Passage to read ::
========================================================================

Looking for a good Universal remote under $100 that works well with the Directv HR20-700. I need IR because I use a Slingbox with my HR20.

I have a Directv HR20-700, Toshiba HD-DVD, Sony PS3 with Nyko IR receiver, Yamaha receiver, Windows Vista Home Premium HTPC with IR receiver, Sharp Aquos 52" LCD TV.

I really like the RC64 remote because it has all the Directv buttons. It also has a lot of buttons - 45 buttons if you only count the different power buttons 1 time. I like the colored buttons now that Directv is making more use of them. Also Alpha on the number pad helps with search. The only problem is that it doesn't have enough devices to handle all my equipment.

So.. I've tried a some One For All Remotes. URC 6631 and 9910. They have a lot of buttons ,but no colored buttons. Also the number pads don't have Alpha on them. They can use JP1 connectors to program with a PC. They are kind of old though and harder to find. It doesn't look like Universal Electronics is really making any good remotes aside from the OEMs that they make. They make the DirecTv remote RC64 remote.

It seems like there aren't too many remotes out there that have the colored (RGYB) buttons.

I am currently trying a Universal remote control, URC-R6. It has the colored buttons. Seems to operate my equipment Ok, but lacked enough memory to do all the functions I need (ran out of memory learning buttons). Also, IR range is worse than the DirecTV RC64. It does have enough buttons - 45 buttons. This remote also does not have alpha on the keypad. Would be a perfect universal remote except lacks memory, alpha on keypad and IR range.

========================================================================

Supplied records ::
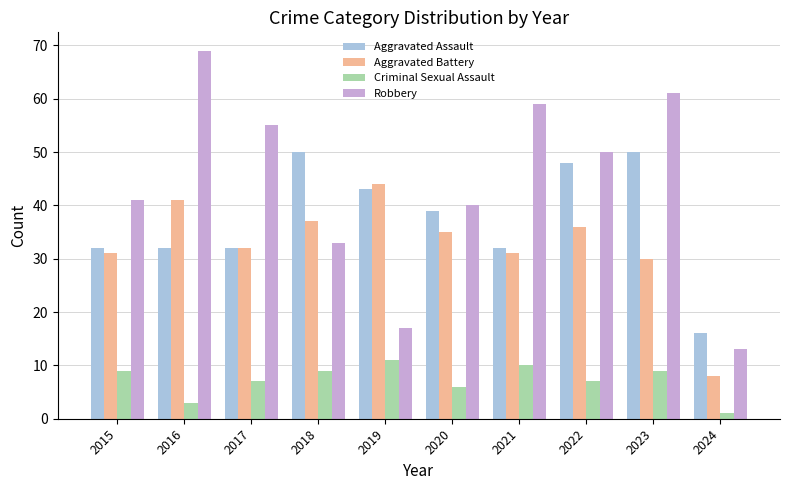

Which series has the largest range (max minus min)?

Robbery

========================================================================

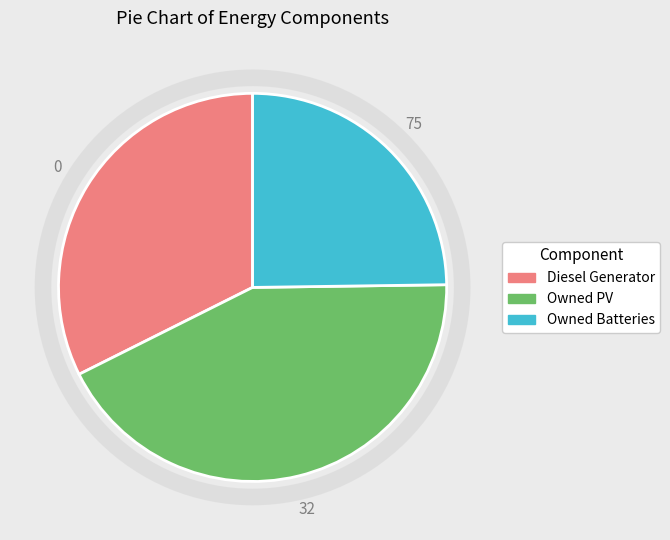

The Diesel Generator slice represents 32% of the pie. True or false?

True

========================================================================

Task 1 :: In the forum post about universal remotes above, transcribe the part that begins at the words "Looking for a" and stops after "all my equipment.".
Task 2 :: According to the forum post about universal remotes, why does the writer need a remote with IR?
Task 3 :: Take the forum post about universal remotes further, picking up after its last sentence.

Your response 1 ::
Looking for a good Universal remote under $100 that works well with the Directv HR20-700. I need IR because I use a Slingbox with my HR20.

I have a Directv HR20-700, Toshiba HD-DVD, Sony PS3 with Nyko IR receiver, Yamaha receiver, Windows Vista Home Premium HTPC with IR receiver, Sharp Aquos 52" LCD TV.

I really like the RC64 remote because it has all the Directv buttons. It also has a lot of buttons - 45 buttons if you only count the different power buttons 1 time. I like the colored buttons now that Directv is making more use of them. Also Alpha on the number pad helps with search. The only problem is that it doesn't have enough devices to handle all my equipment.

Your response 2 :: The writer uses a Slingbox with the HR20.

Your response 3 ::
I looked in stores and the only other remotes I saw with colored keypads were:

Universal remote URC-WR7 - Does more devices (7 instead of 6). Less buttons though and also no alpha like the R6. May not have any more memory than the R6. I haven't seen any other URC remotes with colored buttons.
Logitech Harmony 510 - Colored buttons, Alpha, 40 buttons + 4 soft buttons. Not sure of IR Range.
Logitech Harmony for Xbox 360 - Colorado buttons, Alpha, 44 buttons + 4 soft buttons. Not sure of IR Range

Seems like the Logitech Harmony for Xbox 360 might be the only other remote worth trying. It has everything I could be looking for. Other than European models, the 510 and 360 are the only remotes I could see that had colored buttons for Logitech remotes.

Anything else out there that is worth trying? Something from Philips or RCA?


----------



## Steve (Aug 22, 2006)

2 or 3 inexpensive remotes with color buttons have come up in this thread. I'm partial to the Universal R6 for $20. The Radio Shack 15-134, which I haven't tried, is currently on sale for $10. /steve


----------



## rhambling (Dec 19, 2007)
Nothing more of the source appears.